At Edzell the two younger men met: Chuck Hemingway from New York and Sam Seymour from London. Both had heard of the other from the reading of papers and briefings within the West’s anti-terror community. They were told they had twelve hours to go into a huddle and come up with an evaluation of the threat and game plan for coping with it. When they addressed Gumienny, Hill, Phillips and McDonald, Chuck Hemingway went first.
‘This is not just a hunt, this is a search for a needle in a haystack.

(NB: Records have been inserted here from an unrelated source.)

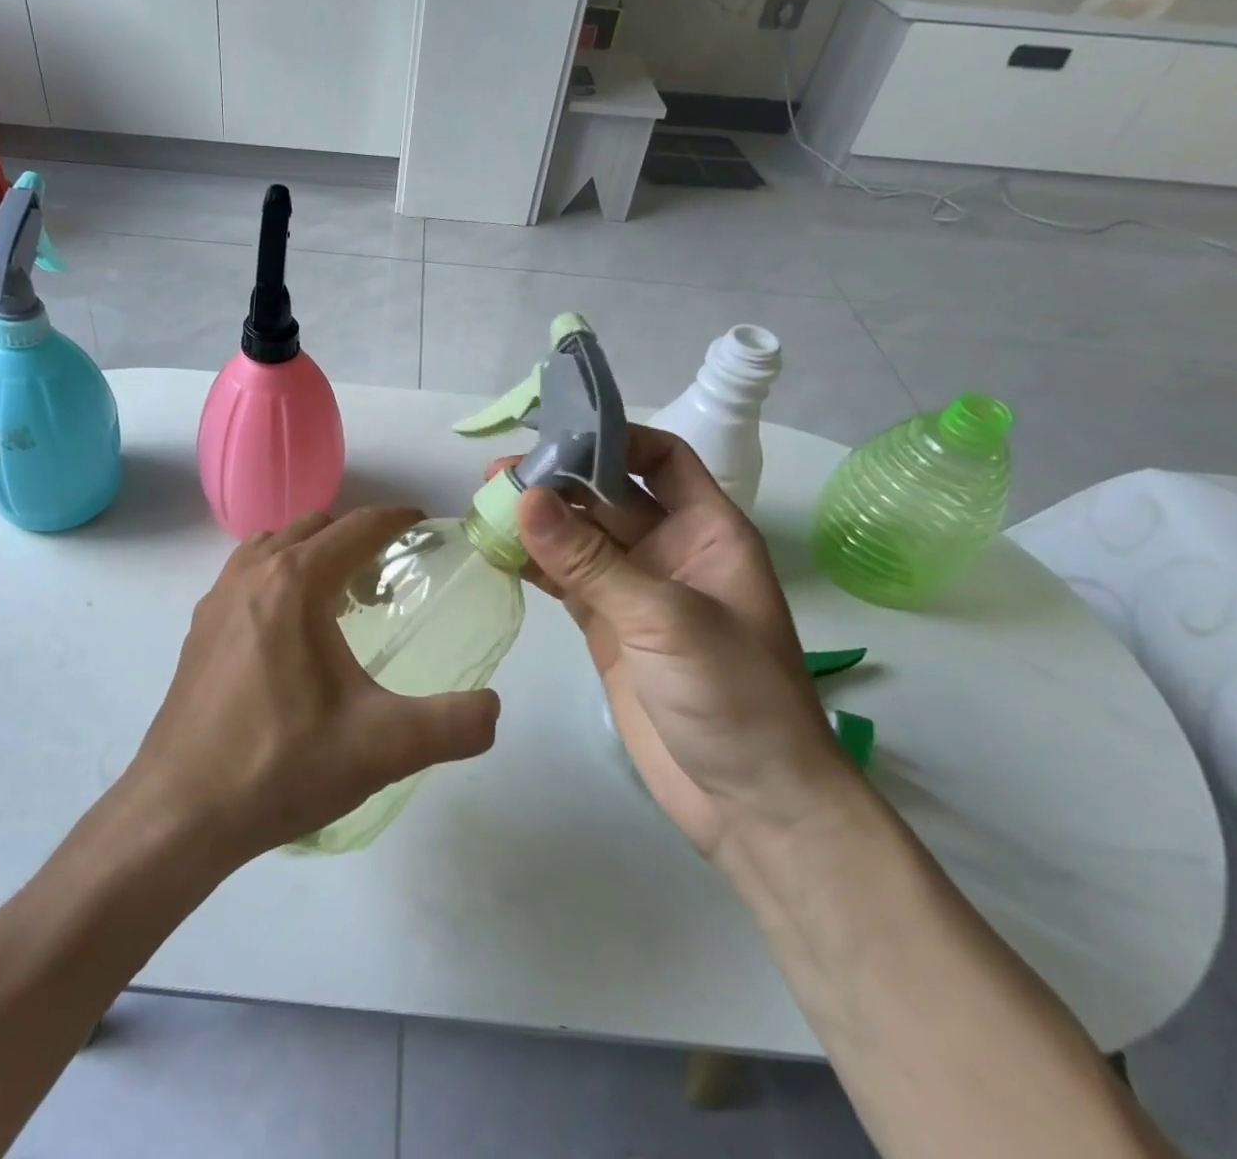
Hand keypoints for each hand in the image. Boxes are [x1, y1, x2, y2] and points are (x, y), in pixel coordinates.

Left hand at [127, 508, 500, 865]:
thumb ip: (452, 725)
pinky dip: (278, 574)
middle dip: (355, 537)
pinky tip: (291, 631)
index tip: (423, 525)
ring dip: (312, 552)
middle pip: (314, 526)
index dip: (395, 519)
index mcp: (295, 583)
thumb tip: (494, 709)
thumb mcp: (381, 748)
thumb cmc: (280, 766)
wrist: (180, 812)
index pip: (356, 528)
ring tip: (340, 597)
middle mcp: (252, 574)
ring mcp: (217, 597)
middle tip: (387, 576)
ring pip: (274, 545)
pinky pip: (247, 574)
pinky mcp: (199, 627)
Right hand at [497, 428, 858, 862]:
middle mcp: (671, 551)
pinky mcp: (607, 627)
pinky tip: (497, 553)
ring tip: (484, 506)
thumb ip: (591, 561)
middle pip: (608, 495)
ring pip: (579, 538)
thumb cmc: (734, 697)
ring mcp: (635, 590)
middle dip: (557, 481)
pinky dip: (533, 564)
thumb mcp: (665, 620)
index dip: (613, 440)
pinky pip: (565, 580)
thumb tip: (525, 499)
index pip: (661, 459)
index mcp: (708, 532)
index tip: (554, 434)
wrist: (752, 803)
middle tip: (496, 476)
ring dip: (537, 522)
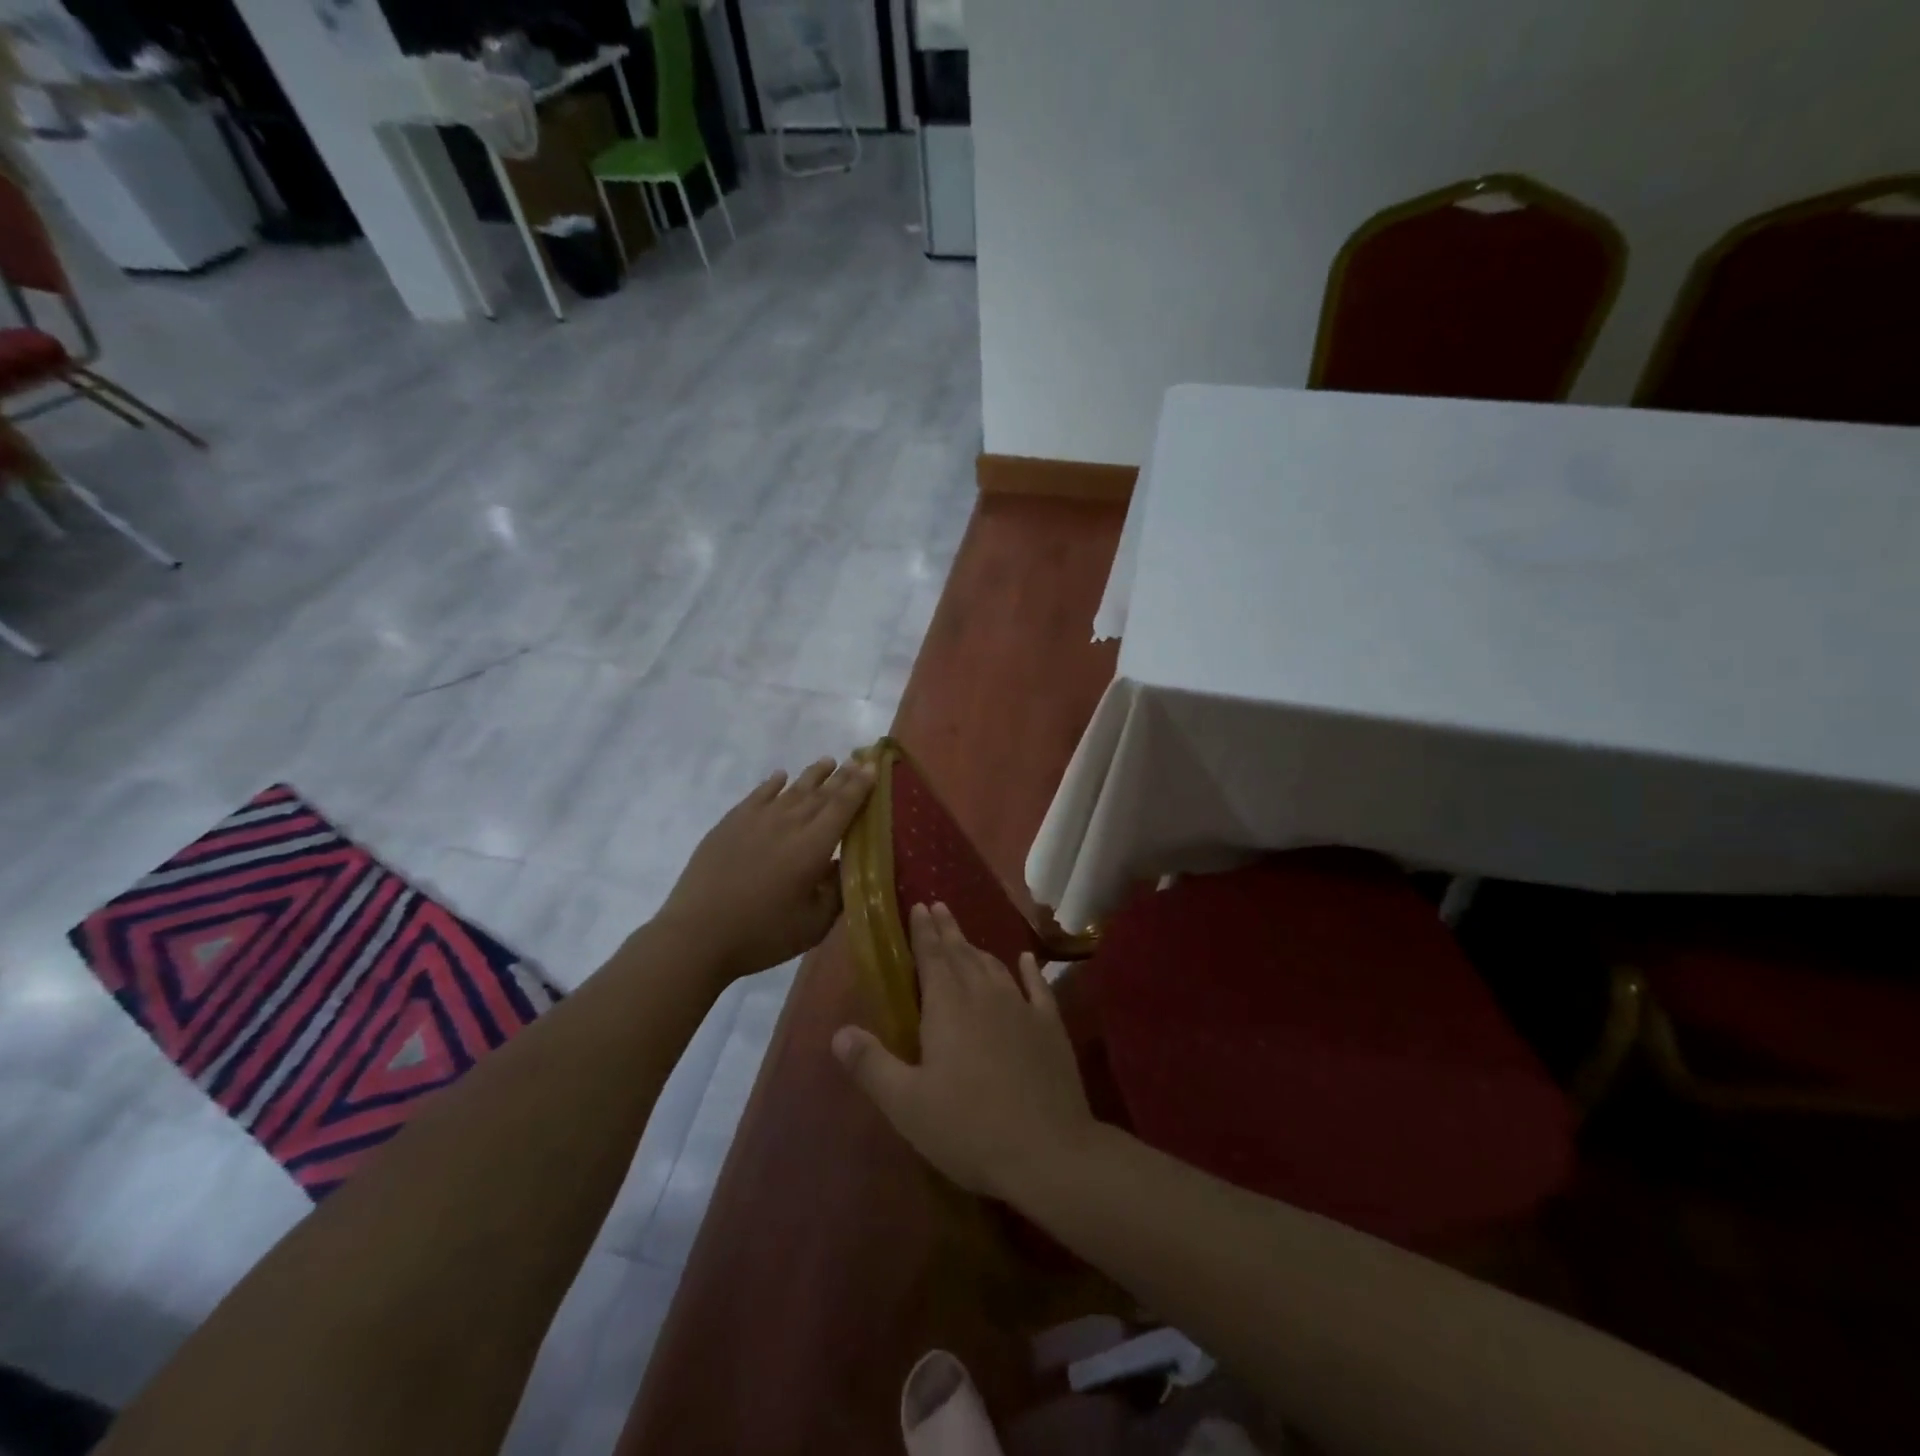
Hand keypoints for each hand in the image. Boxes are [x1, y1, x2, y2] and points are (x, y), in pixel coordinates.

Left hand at [653, 757, 873, 983]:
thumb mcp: (813, 925)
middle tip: (858, 760)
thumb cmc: (762, 934)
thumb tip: (846, 865)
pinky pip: (758, 795)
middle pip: (821, 793)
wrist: (697, 934)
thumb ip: (836, 891)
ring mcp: (757, 819)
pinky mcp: (731, 823)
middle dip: (843, 776)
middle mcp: (788, 823)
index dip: (860, 785)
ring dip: (813, 774)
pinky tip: (780, 777)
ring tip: (828, 761)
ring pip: (792, 789)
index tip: (873, 766)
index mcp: (813, 847)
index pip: (843, 807)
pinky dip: (772, 783)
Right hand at [831, 903, 1095, 1201]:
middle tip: (939, 906)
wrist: (1049, 1150)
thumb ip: (871, 1065)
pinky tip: (1026, 959)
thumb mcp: (907, 1104)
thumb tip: (838, 1032)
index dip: (923, 931)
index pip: (931, 957)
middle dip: (948, 930)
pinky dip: (1029, 970)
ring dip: (978, 949)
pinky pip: (1038, 987)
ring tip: (967, 939)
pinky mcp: (1051, 1027)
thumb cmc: (969, 1128)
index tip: (919, 906)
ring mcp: (1022, 1008)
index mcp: (948, 1006)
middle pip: (962, 953)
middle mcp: (985, 995)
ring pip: (995, 967)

A hunt has a known target; all we have is something that floats. Maybe. Let me lay this on the line.
‘There are forty-six thousand merchant ships plying their trade on the world’s oceans as of now. Half of them are flying flags of convenience, which can be switched almost at the whim of the captain.
‘Six-sevenths of the world’s surface is covered by ocean, giving an area so vast that literally thousands of ships are out of sight of land or any other vessel all the time.
‘Eighty per cent of the world’s trade is still carried out by sea, and that means just under six billion tonnes. And there are four thousand viable merchant ports around the world.
‘Finally, you want to find a vessel; but you do not know her type, size, tonnage, contours, age, ownership, stern-flag, captain or name. To have a hope of tracing this vessel – we call them ghost ships – we will need more than that; or a large dose of luck. Can you offer us either?’
There was a depressed silence.
‘That’s damn downbeat,’ said Marek Gumienny. ‘Sam, can you suggest a ray of hope?’
‘Chuck and I agree there might be a way if we identify the kind of target the terrorists could be aiming at, then check out any ship heading towards that target and demand a gunpoint inspection of ship and cargo,’ said Seymour.
‘We’re all listening,’ said Hill. ‘What kind of target could they be most likely heading for?’